[Saved entries]
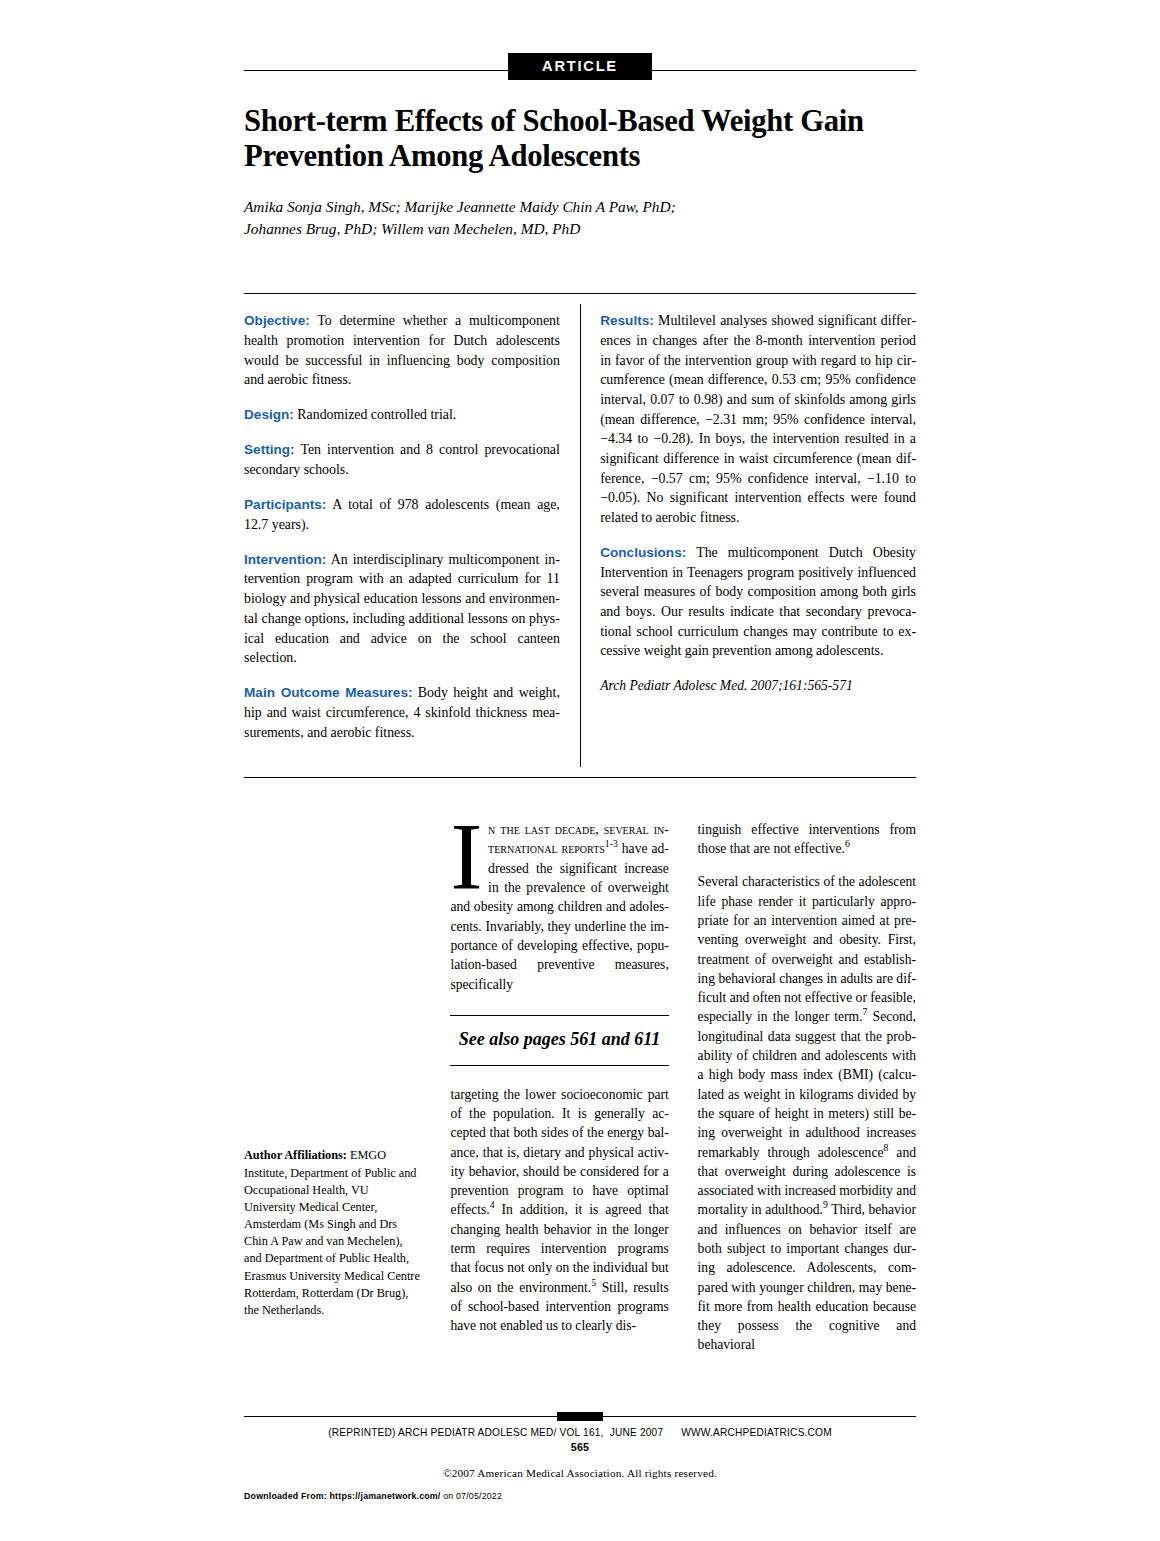ARTICLE
Short-term Effects of School-Based Weight Gain
Prevention Among Adolescents
Amika Sonja Singh, MSc; Marijke Jeannette Maidy Chin A Paw, PhD;
Johannes Brug, PhD; Willem van Mechelen, MD, PhD
Objective: To determine whether a multicomponent health promotion intervention for Dutch adolescents would be successful in influencing body composition and aerobic fitness.
Design: Randomized controlled trial.
Setting: Ten intervention and 8 control prevocational secondary schools.
Participants: A total of 978 adolescents (mean age, 12.7 years).
Intervention: An interdisciplinary multicomponent intervention program with an adapted curriculum for 11 biology and physical education lessons and environmental change options, including additional lessons on physical education and advice on the school canteen selection.
Main Outcome Measures: Body height and weight, hip and waist circumference, 4 skinfold thickness measurements, and aerobic fitness.
Results: Multilevel analyses showed significant differences in changes after the 8-month intervention period in favor of the intervention group with regard to hip circumference (mean difference, 0.53 cm; 95% confidence interval, 0.07 to 0.98) and sum of skinfolds among girls (mean difference, −2.31 mm; 95% confidence interval, −4.34 to −0.28). In boys, the intervention resulted in a significant difference in waist circumference (mean difference, −0.57 cm; 95% confidence interval, −1.10 to −0.05). No significant intervention effects were found related to aerobic fitness.
Conclusions: The multicomponent Dutch Obesity Intervention in Teenagers program positively influenced several measures of body composition among both girls and boys. Our results indicate that secondary prevocational school curriculum changes may contribute to excessive weight gain prevention among adolescents.
Arch Pediatr Adolesc Med. 2007;161:565-571
Author Affiliations: EMGO Institute, Department of Public and Occupational Health, VU University Medical Center, Amsterdam (Ms Singh and Drs Chin A Paw and van Mechelen), and Department of Public Health, Erasmus University Medical Centre Rotterdam, Rotterdam (Dr Brug), the Netherlands.
In the last decade, several international reports1-3 have addressed the significant increase in the prevalence of overweight and obesity among children and adolescents. Invariably, they underline the importance of developing effective, population-based preventive measures, specifically
See also pages 561 and 611
targeting the lower socioeconomic part of the population. It is generally accepted that both sides of the energy balance, that is, dietary and physical activity behavior, should be considered for a prevention program to have optimal effects.4 In addition, it is agreed that changing health behavior in the longer term requires intervention programs that focus not only on the individual but also on the environment.5 Still, results of school-based intervention programs have not enabled us to clearly dis-
tinguish effective interventions from those that are not effective.6
Several characteristics of the adolescent life phase render it particularly appropriate for an intervention aimed at preventing overweight and obesity. First, treatment of overweight and establishing behavioral changes in adults are difficult and often not effective or feasible, especially in the longer term.7 Second, longitudinal data suggest that the probability of children and adolescents with a high body mass index (BMI) (calculated as weight in kilograms divided by the square of height in meters) still being overweight in adulthood increases remarkably through adolescence8 and that overweight during adolescence is associated with increased morbidity and mortality in adulthood.9 Third, behavior and influences on behavior itself are both subject to important changes during adolescence. Adolescents, compared with younger children, may benefit more from health education because they possess the cognitive and behavioral
(REPRINTED) ARCH PEDIATR ADOLESC MED/ VOL 161, JUNE 2007 WWW.ARCHPEDIATRICS.COM
565
©2007 American Medical Association. All rights reserved.
Downloaded From: https://jamanetwork.com/ on 07/05/2022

▶ YOUR TASK: Leave out every line above except those from the line with "Johannes Brug, PhD;" up to and including the line with "Design: Randomized controlled trial.", and copy those exactly.

▶ EXPECTED ANSWER:
Johannes Brug, PhD; Willem van Mechelen, MD, PhD
Objective: To determine whether a multicomponent health promotion intervention for Dutch adolescents would be successful in influencing body composition and aerobic fitness.
Design: Randomized controlled trial.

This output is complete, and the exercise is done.